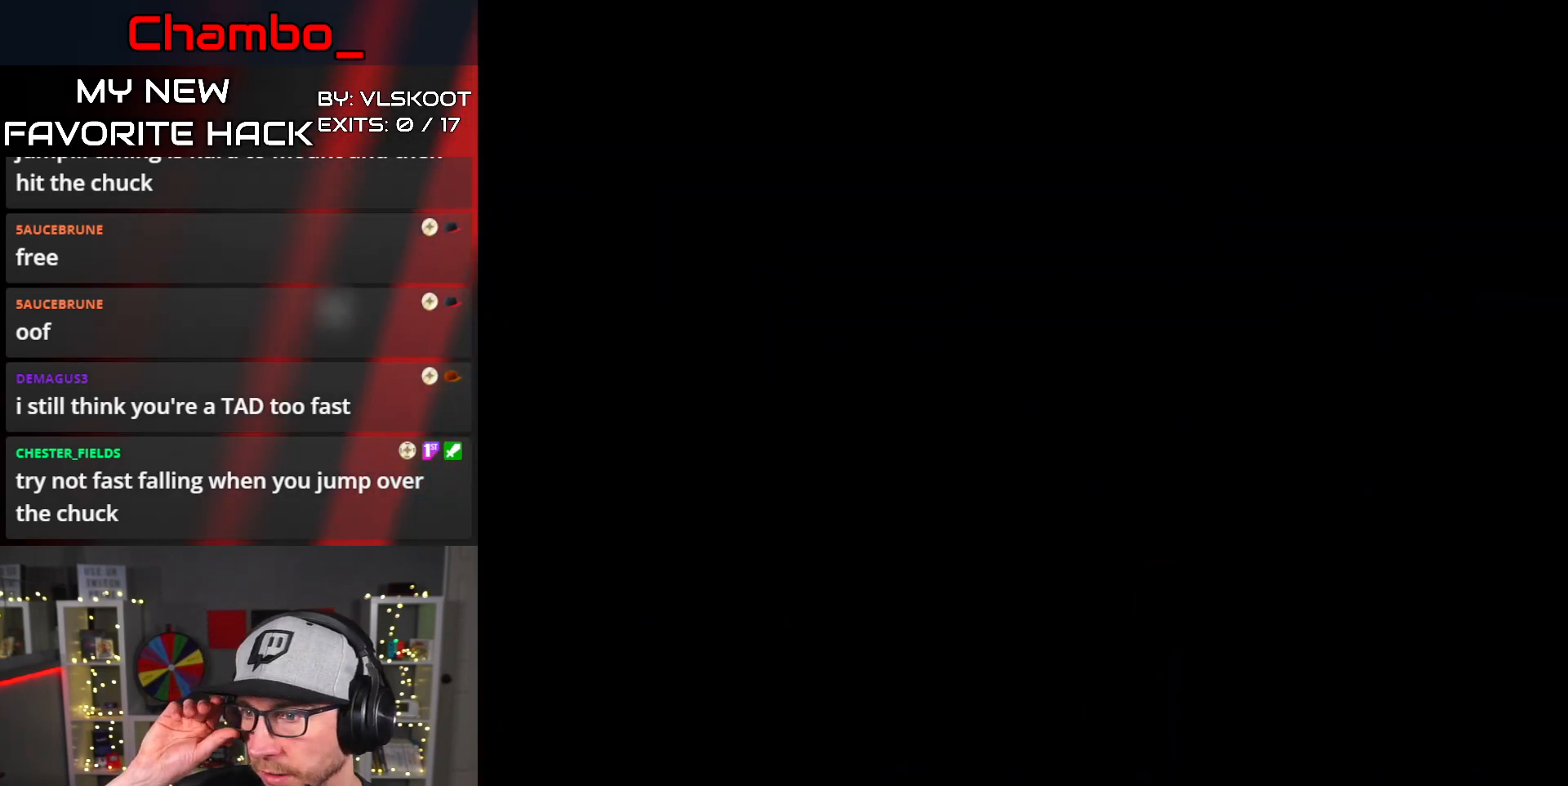
{"buttons": ["DPAD_RIGHT"], "events": [[400, "DPAD_RIGHT", "down"]]}
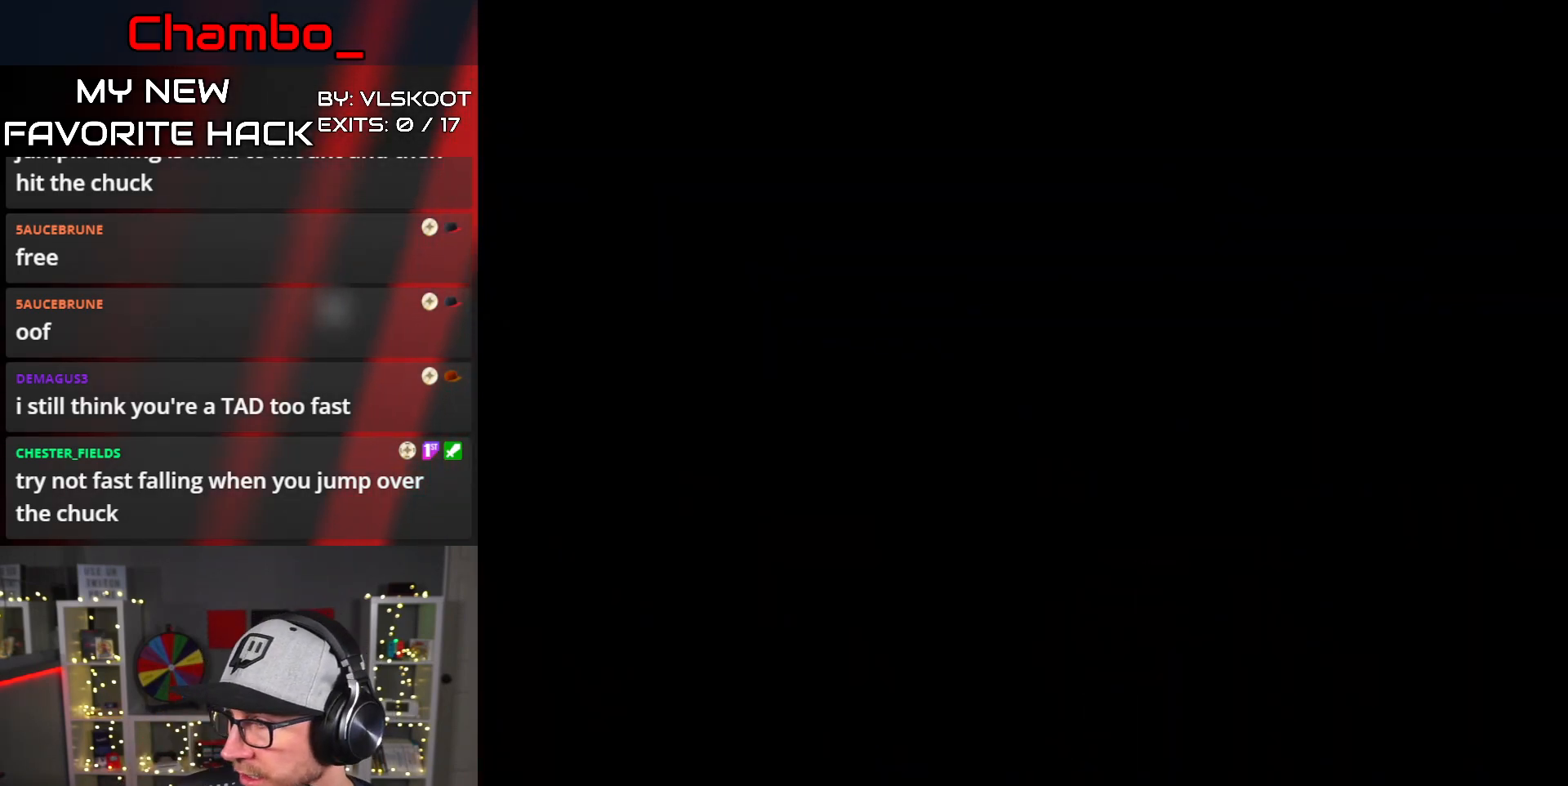
{"buttons": ["Y", "DPAD_RIGHT"], "events": [[183, "Y", "down"], [333, "Y", "up"], [383, "Y", "down"]]}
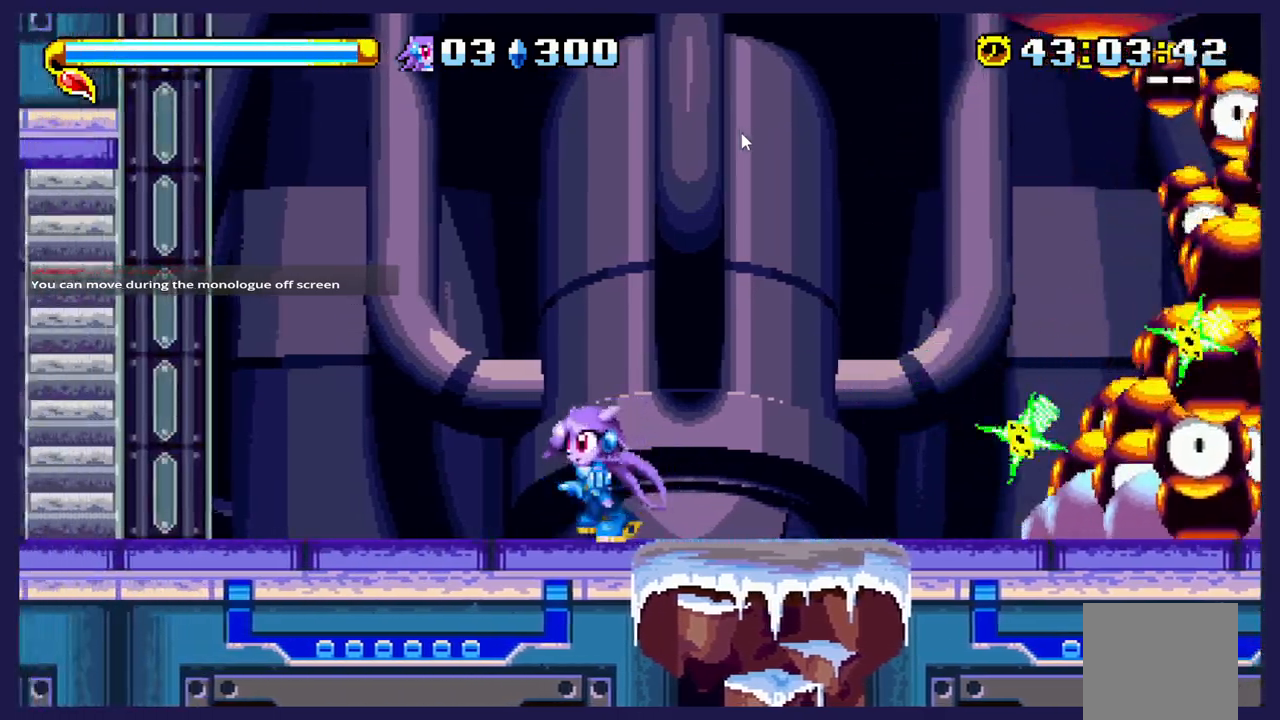
Gameplay with a controller (Xbox layout); each line is a JSON object with the inputs held at the frame after it. "events" lists button and stick changes between this image and that frame as [ms after this image, input, new state], when the widget could be followed in between. Not read: right_stick.
{"buttons": [], "left_stick": "center", "events": [[117, "DPAD_LEFT", "up"]]}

Requirement: Return each line from the material above exactly, but not the pictures.

Output:
{"buttons": ["DPAD_RIGHT"], "events": [[400, "DPAD_RIGHT", "down"]]}
{"buttons": ["Y", "DPAD_RIGHT"], "events": [[183, "Y", "down"], [333, "Y", "up"], [383, "Y", "down"]]}
Gameplay with a controller (Xbox layout); each line is a JSON object with the inputs held at the frame after it. "events" lists button and stick changes between this image and that frame as [ms after this image, input, new state], when the widget could be followed in between. Not read: right_stick.
{"buttons": [], "left_stick": "center", "events": [[117, "DPAD_LEFT", "up"]]}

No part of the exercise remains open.